Cuando uno se compra un portátil o una pantalla plana para el ordenador, le recomiendan comprobar que no hay ningún fallo en ella, que todos los puntos (“píxels”) funcionan correctamente. Para ello hay que poner la pantalla en negro por si se ve algún punto blanco, que sería el erróneo; de otra manera, a simple vista, es imposible detectar el fallo de un solo píxel.
Nuestra vida se puede ver como un entramado de relaciones que contribuyen a configurar lo que somos (como una pantalla, con multitud de puntos que configuran la imagen). Si alguno de esas relaciones (puntos) está mal, el resultado final no es bueno, la imagen no es buena, hay que arreglar la pantalla.
Y el culto, la ofrenda a Dios, el presentarle a Él lo que somos y lo que aspiramos a ser, es la ocasión en que se aprecian esos pequeños fallos de imagen. Acercarnos al altar es como poner la pantalla en negro: se ven a primera vista los puntos erróneos. Y entonces no podemos disimular, no podemos pretender que con algún píxel deteriorado, con alguna relación alterada, las cosas van bien. Y si en vez de uno son varios….
Este texto evangélico nos invita a poner de vez en cuando nuestra pantalla de relaciones en negro y detectar (si es que no lo sabemos ya de antemano) qué puntos no funcionan, qué relaciones humanas no son correctas, evangélicas, para arreglarlas mientras sea posible.
Y arreglarlas supone también que el otro repara al mismo tiempo el punto correspondiente en su propia pantalla.

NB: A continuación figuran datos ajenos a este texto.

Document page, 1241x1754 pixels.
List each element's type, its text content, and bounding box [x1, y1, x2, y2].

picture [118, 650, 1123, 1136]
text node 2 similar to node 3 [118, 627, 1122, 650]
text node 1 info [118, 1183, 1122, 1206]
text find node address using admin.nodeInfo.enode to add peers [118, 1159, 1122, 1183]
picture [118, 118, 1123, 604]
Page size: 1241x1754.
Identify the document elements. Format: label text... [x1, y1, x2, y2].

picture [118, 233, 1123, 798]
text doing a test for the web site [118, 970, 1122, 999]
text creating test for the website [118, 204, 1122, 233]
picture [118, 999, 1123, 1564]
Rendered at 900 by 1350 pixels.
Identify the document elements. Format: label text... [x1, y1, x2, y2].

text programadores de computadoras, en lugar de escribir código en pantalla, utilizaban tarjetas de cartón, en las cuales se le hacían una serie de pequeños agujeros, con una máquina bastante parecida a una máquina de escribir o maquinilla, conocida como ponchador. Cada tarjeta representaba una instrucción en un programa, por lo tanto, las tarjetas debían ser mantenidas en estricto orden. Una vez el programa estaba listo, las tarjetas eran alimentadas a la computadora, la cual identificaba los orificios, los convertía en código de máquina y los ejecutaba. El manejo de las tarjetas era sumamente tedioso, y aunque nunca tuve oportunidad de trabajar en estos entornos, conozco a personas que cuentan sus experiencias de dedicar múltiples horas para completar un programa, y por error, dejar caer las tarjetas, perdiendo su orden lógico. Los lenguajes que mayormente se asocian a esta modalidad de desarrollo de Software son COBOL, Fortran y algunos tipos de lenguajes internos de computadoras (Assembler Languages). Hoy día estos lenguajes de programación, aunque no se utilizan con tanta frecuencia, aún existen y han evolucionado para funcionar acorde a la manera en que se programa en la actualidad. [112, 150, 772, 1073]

Aunque el pasaje de hoy parece referirse más bien a las actitudes de uno mismo, sabemos que no hay nada que hagamos o digamos que no tenga su repercusión en la comunidad, en el grupo, en el ambiente,… Y precisamente de cara al grupo tenemos la responsabilidad evangélica de ser creadores de armonía, de paz, y no de tensión o relaciones deterioradas.